◆ **What to do**:
Turn the lines of the data below into a numbered list. Omit blank lines and the pictures.

◆ **Recorded data**:
_____
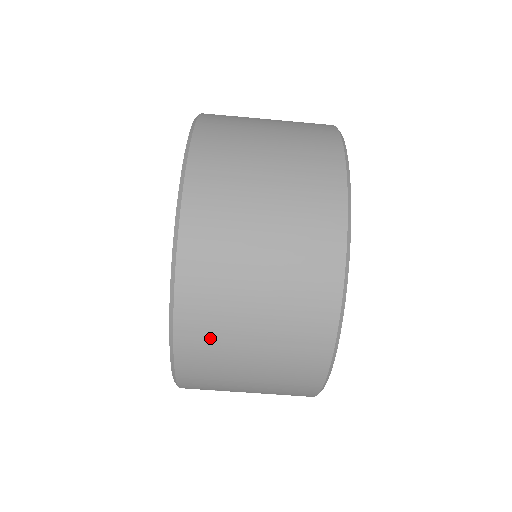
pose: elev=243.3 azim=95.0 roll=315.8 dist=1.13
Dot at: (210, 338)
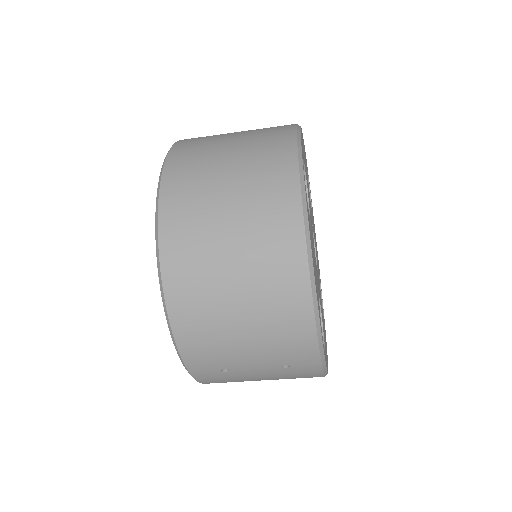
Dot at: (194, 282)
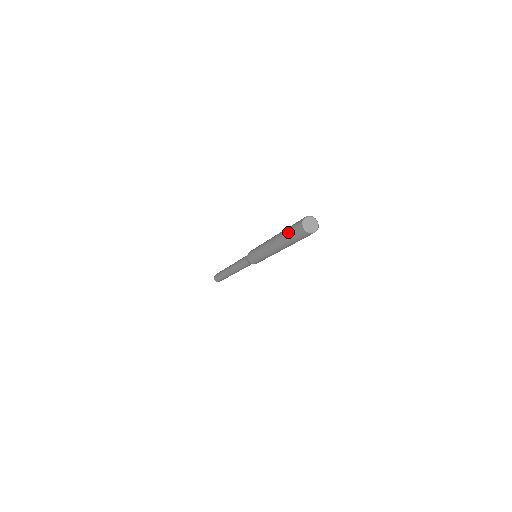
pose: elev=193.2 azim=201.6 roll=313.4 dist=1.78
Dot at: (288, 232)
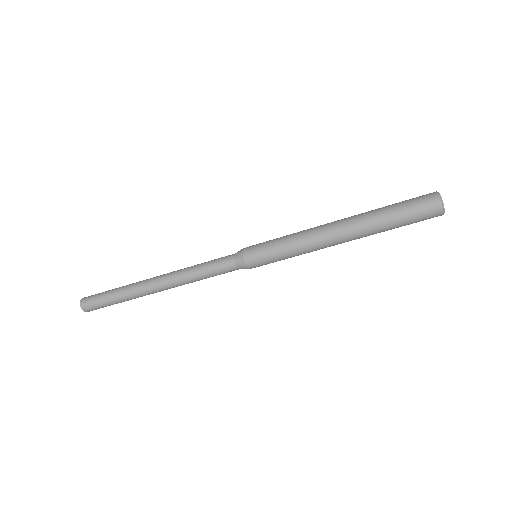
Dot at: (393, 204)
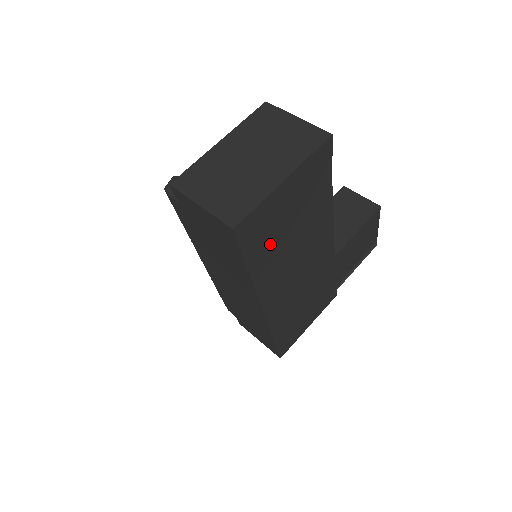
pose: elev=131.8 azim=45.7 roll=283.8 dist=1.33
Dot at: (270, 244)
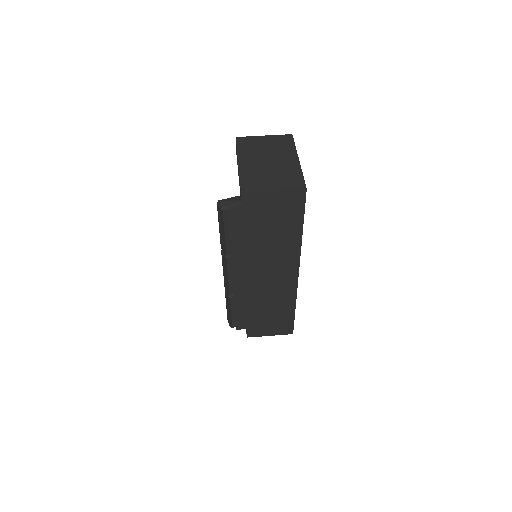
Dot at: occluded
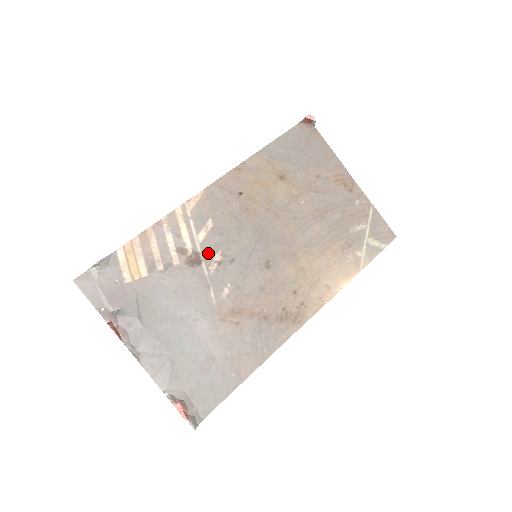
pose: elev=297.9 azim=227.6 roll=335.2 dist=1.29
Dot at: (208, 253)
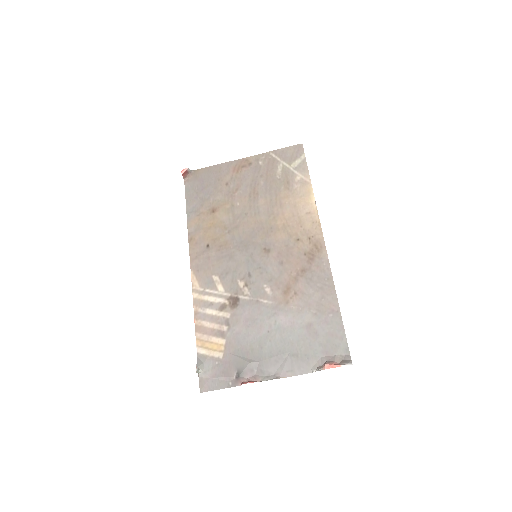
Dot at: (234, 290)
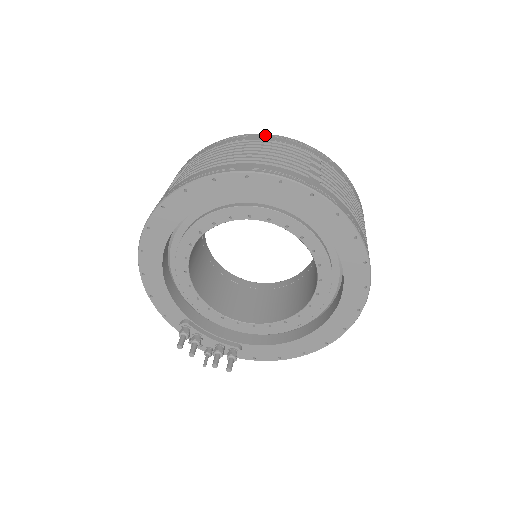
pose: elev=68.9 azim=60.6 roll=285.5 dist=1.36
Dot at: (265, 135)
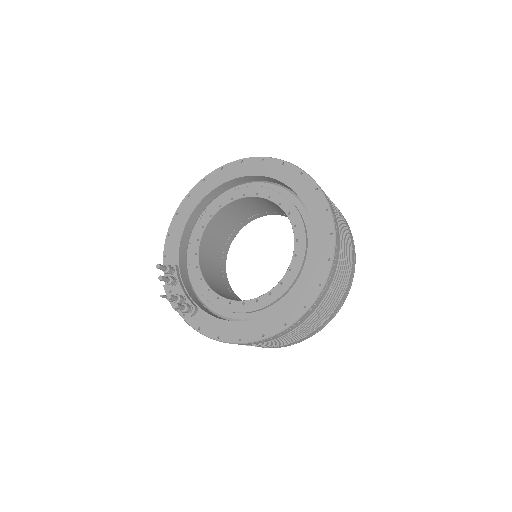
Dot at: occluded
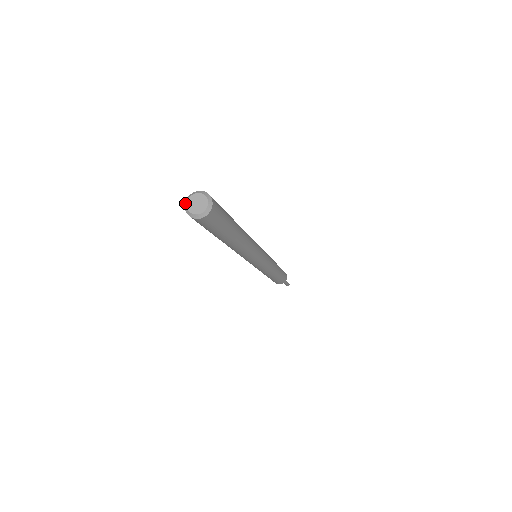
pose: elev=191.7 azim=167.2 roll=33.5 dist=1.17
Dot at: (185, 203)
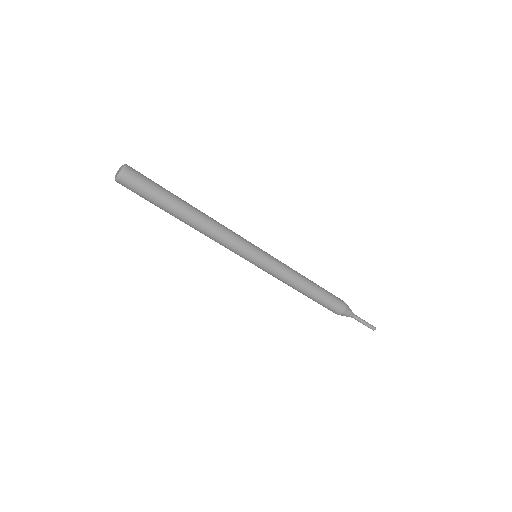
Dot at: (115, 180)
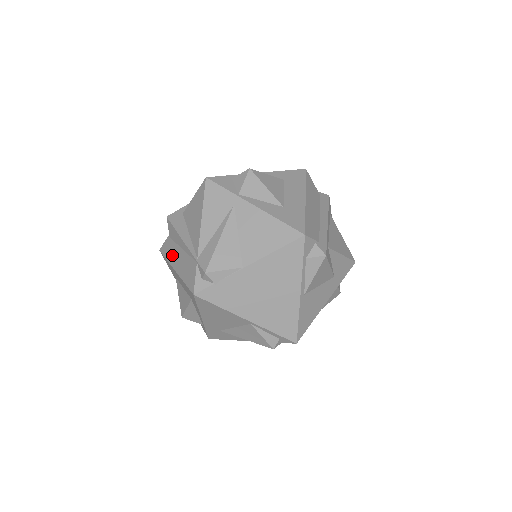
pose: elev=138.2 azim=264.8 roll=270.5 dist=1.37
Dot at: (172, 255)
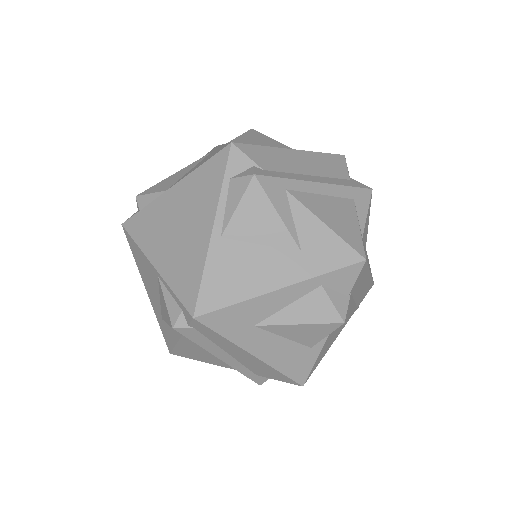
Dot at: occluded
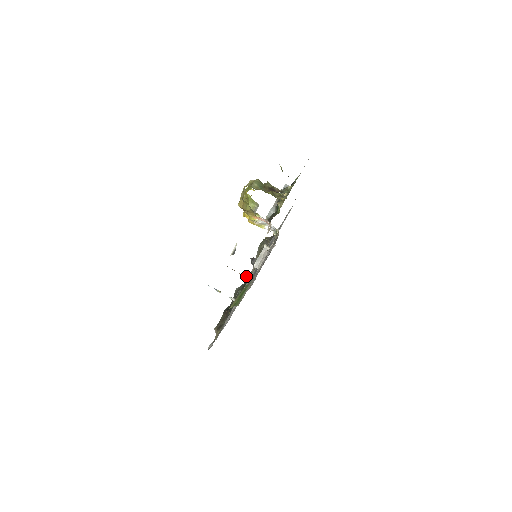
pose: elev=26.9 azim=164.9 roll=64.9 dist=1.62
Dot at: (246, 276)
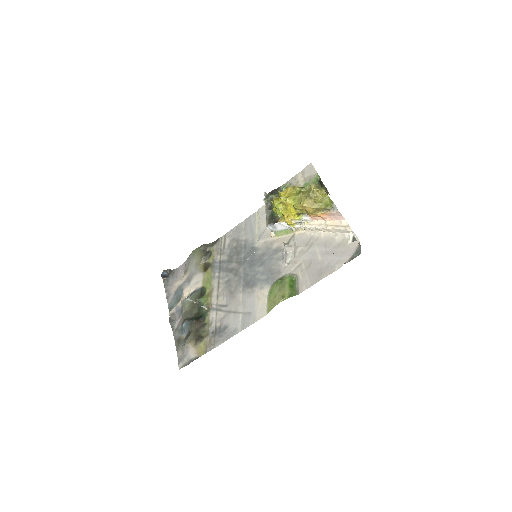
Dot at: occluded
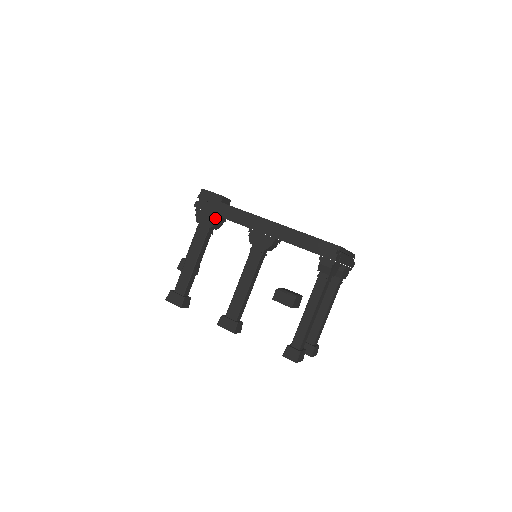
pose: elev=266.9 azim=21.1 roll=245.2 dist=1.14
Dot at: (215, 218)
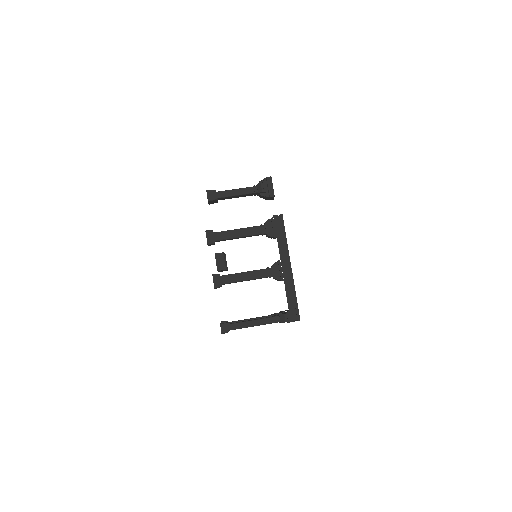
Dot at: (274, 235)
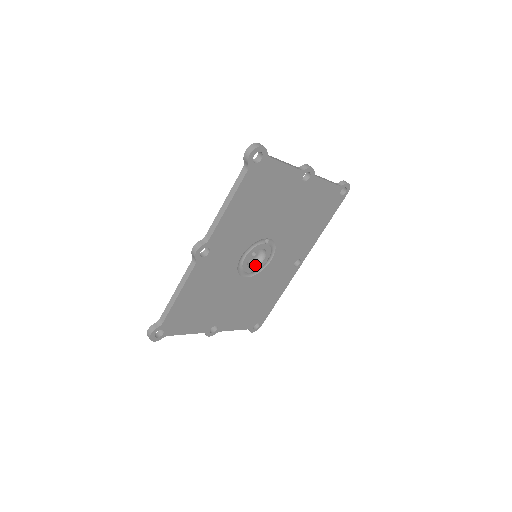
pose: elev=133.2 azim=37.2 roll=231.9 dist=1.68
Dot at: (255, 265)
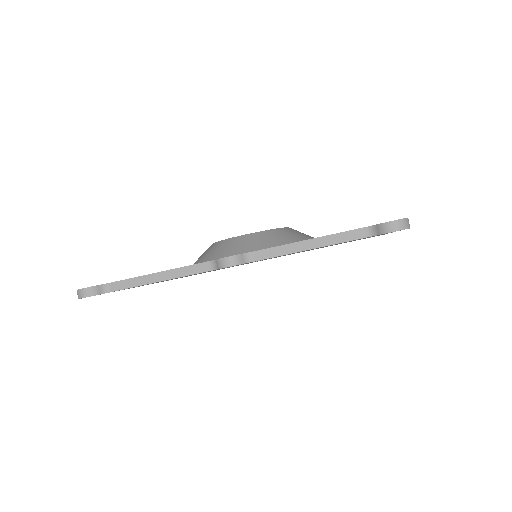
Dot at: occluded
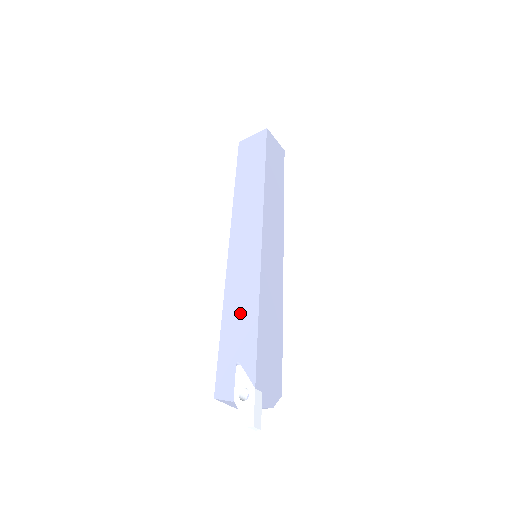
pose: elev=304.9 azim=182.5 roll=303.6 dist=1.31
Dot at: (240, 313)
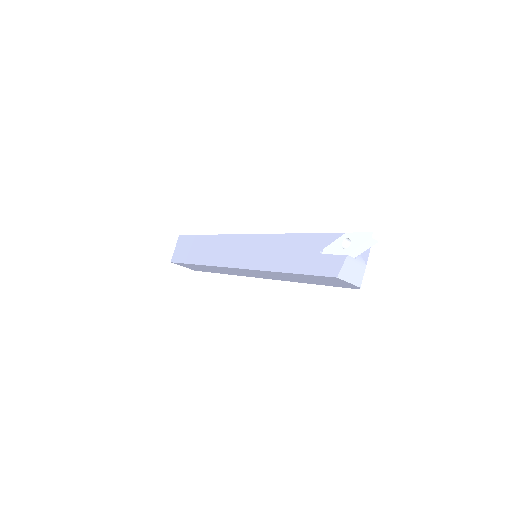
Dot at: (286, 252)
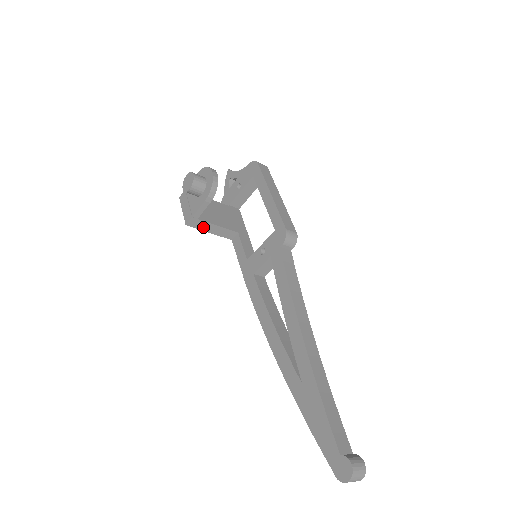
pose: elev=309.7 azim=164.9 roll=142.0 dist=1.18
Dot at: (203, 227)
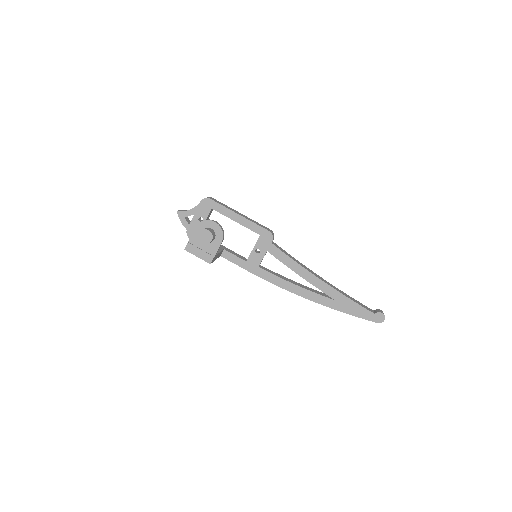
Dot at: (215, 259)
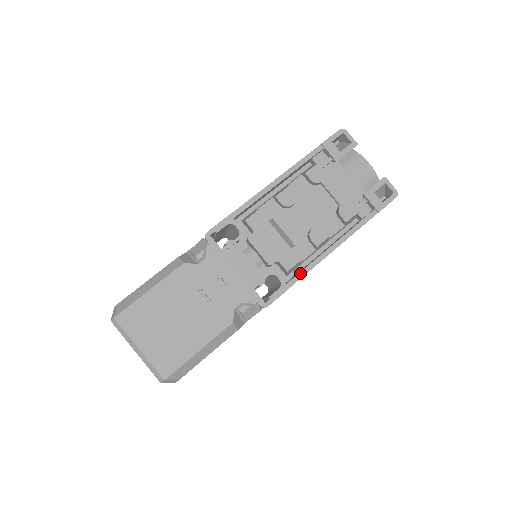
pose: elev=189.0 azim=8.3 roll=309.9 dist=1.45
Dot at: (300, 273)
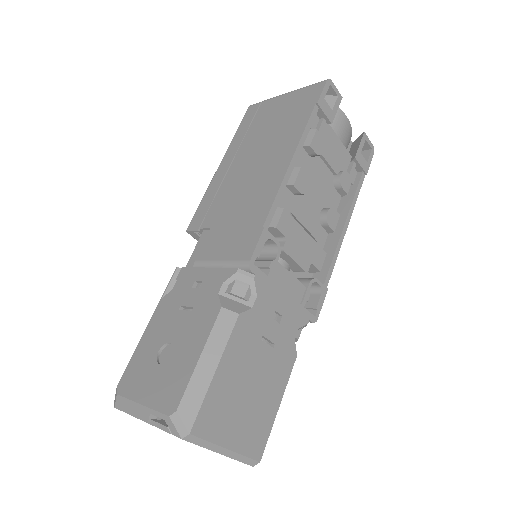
_____
◆ **Result for this exercise**:
1. pose: elev=243.3 azim=95.0 roll=315.8 dist=1.13
2. Dot at: (210, 338)
3. Dot at: (194, 282)
4. pose: elev=193.2 azim=201.6 roll=313.4 dist=1.78
5. Dot at: (288, 232)
6. Dot at: (393, 204)
7. pose: elev=131.8 azim=45.7 roll=283.8 dist=1.33
8. Dot at: (270, 244)
9. Dot at: occluded
10. pose: elev=297.9 azim=227.6 roll=335.2 dist=1.29
11. Dot at: (208, 253)
12. Dot at: (234, 290)
13. pose: elev=68.9 azim=60.6 roll=285.5 dist=1.36
14. Dot at: (265, 135)
15. Dot at: occluded
16. pose: elev=191.7 azim=167.2 roll=33.5 dist=1.17
17. Dot at: (185, 203)
18. Dot at: (115, 180)
19. pose: elev=138.2 azim=264.8 roll=270.5 dist=1.37
20. Dot at: (172, 255)
21. Dot at: occluded
22. pose: elev=26.9 azim=164.9 roll=64.9 dist=1.62
23. Dot at: (246, 276)
24. Dot at: occluded
25. pose: elev=266.9 azim=21.1 roll=245.2 dist=1.14
26. Dot at: (215, 218)
27. Dot at: (274, 235)
28. pose: elev=133.2 azim=37.2 roll=231.9 dist=1.68
29. Dot at: (255, 265)
30. Dot at: occluded
31. pose: elev=304.9 azim=182.5 roll=303.6 dist=1.31
32. Dot at: (240, 313)
33. Dot at: (286, 252)
34. pose: elev=309.7 azim=164.9 roll=142.0 dist=1.18
35. Dot at: (203, 227)
36. Dot at: (215, 259)
37. pose: elev=189.0 azim=8.3 roll=309.9 dist=1.45
38. Dot at: (300, 273)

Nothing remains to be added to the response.